TEXTAUSZUG
Bild: Eine Gruppe von Menschen mit Behinderungen besucht die KZ-Gedenkstätte N…
HAMBURG taz | Für zwei Besucher, die im Rollstuhl sitzen, endet der Weg
schon am Rand des Geländes, auf dem einmal die Holzbaracken standen. Sie
bleiben zurück. Vor ihnen liegt grober Schotter, über den sie nicht fahren
können. Die Fußgänger in der Gruppe bremst dieser Untergrund. Nur langsam
können die Teilnehmer der Führung das Gelände überqueren, auf dem einmal
die Baracken der Häftlinge standen.
Die beiden im Rollstuhl hören nicht, was ihr Besucherguide an der
ehemaligen Fäkaliengrube erzählt: Dass die SS die Männer, die dort Dienst
taten, selten anging. Schlichtweg, weil die Menschen ihren Bewachern zu
sehr gestunken hätten. „Lasst uns wieder zu den anderen gehen“, sagt
Sozialpädagoge Carsten Schmid-Diercks. Er und seine Gruppe kommen aus einer
Werkstatt für Menschen mit Behinderungen in Bad Oldesloe in
Schleswig-Holstein. Dabei sind Menschen mit körperlichen und mit geistigen
Einschränkungen. Zusammen besichtigen sie heute die KZ-Gedenkstätte
Neuengamme.

(Gespeicherte Daten)
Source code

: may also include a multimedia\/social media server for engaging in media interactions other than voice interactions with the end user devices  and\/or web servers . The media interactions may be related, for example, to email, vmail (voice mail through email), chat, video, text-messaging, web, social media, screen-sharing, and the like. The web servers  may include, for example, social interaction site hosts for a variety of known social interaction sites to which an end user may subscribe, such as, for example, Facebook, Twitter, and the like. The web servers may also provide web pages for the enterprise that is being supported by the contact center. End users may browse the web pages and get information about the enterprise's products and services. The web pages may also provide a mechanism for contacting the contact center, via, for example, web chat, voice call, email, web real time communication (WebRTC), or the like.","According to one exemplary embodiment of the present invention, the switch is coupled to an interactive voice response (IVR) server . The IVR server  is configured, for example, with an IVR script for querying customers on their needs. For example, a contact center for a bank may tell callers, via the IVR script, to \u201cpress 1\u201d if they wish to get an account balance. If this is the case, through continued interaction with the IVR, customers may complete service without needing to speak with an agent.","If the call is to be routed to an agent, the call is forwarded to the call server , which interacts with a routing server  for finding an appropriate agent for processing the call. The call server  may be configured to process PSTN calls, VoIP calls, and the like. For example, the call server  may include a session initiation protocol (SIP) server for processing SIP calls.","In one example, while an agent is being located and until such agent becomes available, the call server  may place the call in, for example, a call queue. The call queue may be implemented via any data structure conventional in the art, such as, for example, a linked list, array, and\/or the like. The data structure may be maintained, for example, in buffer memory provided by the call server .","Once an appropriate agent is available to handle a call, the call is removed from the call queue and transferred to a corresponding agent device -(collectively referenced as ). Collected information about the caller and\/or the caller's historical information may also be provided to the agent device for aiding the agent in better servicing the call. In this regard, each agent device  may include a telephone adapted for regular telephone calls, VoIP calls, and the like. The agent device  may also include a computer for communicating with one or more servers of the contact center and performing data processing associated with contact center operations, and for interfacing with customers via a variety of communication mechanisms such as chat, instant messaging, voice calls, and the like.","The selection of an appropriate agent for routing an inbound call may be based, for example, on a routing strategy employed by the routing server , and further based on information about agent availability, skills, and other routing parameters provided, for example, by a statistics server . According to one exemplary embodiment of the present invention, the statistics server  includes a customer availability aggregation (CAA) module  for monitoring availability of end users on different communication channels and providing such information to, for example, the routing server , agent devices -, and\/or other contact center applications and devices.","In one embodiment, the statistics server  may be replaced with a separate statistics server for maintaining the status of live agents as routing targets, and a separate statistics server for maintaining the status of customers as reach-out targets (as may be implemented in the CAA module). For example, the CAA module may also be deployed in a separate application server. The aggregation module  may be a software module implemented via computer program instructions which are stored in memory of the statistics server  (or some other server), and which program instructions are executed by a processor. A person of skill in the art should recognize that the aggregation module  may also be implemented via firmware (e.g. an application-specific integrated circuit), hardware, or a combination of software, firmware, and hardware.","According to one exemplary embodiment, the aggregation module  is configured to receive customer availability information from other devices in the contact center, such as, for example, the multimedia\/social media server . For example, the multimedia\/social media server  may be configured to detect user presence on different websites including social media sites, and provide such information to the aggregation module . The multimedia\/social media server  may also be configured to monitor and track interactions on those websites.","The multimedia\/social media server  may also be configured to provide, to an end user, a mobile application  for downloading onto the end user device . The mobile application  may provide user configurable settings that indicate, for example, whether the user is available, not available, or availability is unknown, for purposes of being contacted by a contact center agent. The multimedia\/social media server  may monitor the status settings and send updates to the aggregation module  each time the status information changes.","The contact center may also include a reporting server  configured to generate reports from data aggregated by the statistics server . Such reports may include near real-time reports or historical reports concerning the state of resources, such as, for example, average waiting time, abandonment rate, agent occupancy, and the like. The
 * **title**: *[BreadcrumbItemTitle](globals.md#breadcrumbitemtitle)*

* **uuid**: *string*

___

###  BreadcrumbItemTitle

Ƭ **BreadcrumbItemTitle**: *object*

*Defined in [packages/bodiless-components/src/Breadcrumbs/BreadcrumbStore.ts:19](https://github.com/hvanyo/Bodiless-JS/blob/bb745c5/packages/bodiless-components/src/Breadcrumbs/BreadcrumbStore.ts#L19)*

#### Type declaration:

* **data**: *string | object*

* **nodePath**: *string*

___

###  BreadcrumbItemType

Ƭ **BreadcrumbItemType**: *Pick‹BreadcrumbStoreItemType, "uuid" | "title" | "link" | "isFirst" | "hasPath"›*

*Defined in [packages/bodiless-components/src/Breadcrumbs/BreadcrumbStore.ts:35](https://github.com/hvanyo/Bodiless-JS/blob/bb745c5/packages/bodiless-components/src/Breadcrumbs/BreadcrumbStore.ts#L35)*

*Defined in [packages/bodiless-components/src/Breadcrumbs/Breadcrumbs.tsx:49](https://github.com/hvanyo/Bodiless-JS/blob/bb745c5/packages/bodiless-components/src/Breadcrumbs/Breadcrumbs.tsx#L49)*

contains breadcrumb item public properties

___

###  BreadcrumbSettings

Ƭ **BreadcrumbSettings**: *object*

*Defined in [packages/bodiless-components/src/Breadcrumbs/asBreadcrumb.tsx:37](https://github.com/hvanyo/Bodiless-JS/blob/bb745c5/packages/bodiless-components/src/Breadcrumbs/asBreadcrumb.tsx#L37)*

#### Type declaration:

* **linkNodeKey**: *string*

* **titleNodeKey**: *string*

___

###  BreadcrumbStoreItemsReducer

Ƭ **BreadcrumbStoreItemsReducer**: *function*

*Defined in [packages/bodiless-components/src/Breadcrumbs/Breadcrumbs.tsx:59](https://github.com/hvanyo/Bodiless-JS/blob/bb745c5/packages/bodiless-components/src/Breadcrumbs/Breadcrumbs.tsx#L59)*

WAS ZU TUN IST
Schreib den Bericht über den Besuch der Gruppe in der KZ-Gedenkstätte Neuengamme weiter, direkt nach seinem letzten Satz.

ANTWORT
Von zwei Seiten umrahmen zweistöckige Häuser aus roten Ziegelsteinen das
Barackengelände, das einst zu dem Konzentrationslager gehört hatte. Da, wo
die Gefangenenbaracken aus dünnem Holz waren, markieren aufgeschüttete rote
Steine ihre Umrisse. Mit solchen Symbolen veranschaulicht die Gedenkstätte
die Dimensionen, die dieses Lager hatte. Und seine Härte. Außerhalb des
Barackengeländes sind grüne Wiesen und Bäume zu sehen. Hier aber gibt es
nur das Rot und das Grau. Es ist still und es nieselt. Regungslos hört
Carstens Gruppe ihrem Guide zu. Die Eintönigkeit der Farben, die
erdrückende Größe des Geländes – das alles schlägt auf die Stimmung der
zwölf Besucher. Während sie über das ehemalige KZ-Gelände gehen, reden sie
nur wenig miteinander.
In einer Ausstellung sind Gegenstände aus der Lagerzeit zu sehen, genau wie
graue Bücher, in denen die Lebenswege einzelner Lagerinsassen beschrieben
werden. Birte, ein Mädchen mit Down-Syndrom aus Schmid-Diercks Gruppe,
fängt an zu weinen, als sie auf eines der Bücher blickt. Der Name, der
draufsteht, habe sie an ihren Großvater erinnert, erzählt sie später. Ein
Betreuer nimmt sie in den Arm. Schmid-Diercks nickt, schaut traurig. „Ja,
so ist das“, sagt er leise mit norddeutschem Dialekt. Es wirkt, als
überraschten ihn die Tränen nicht.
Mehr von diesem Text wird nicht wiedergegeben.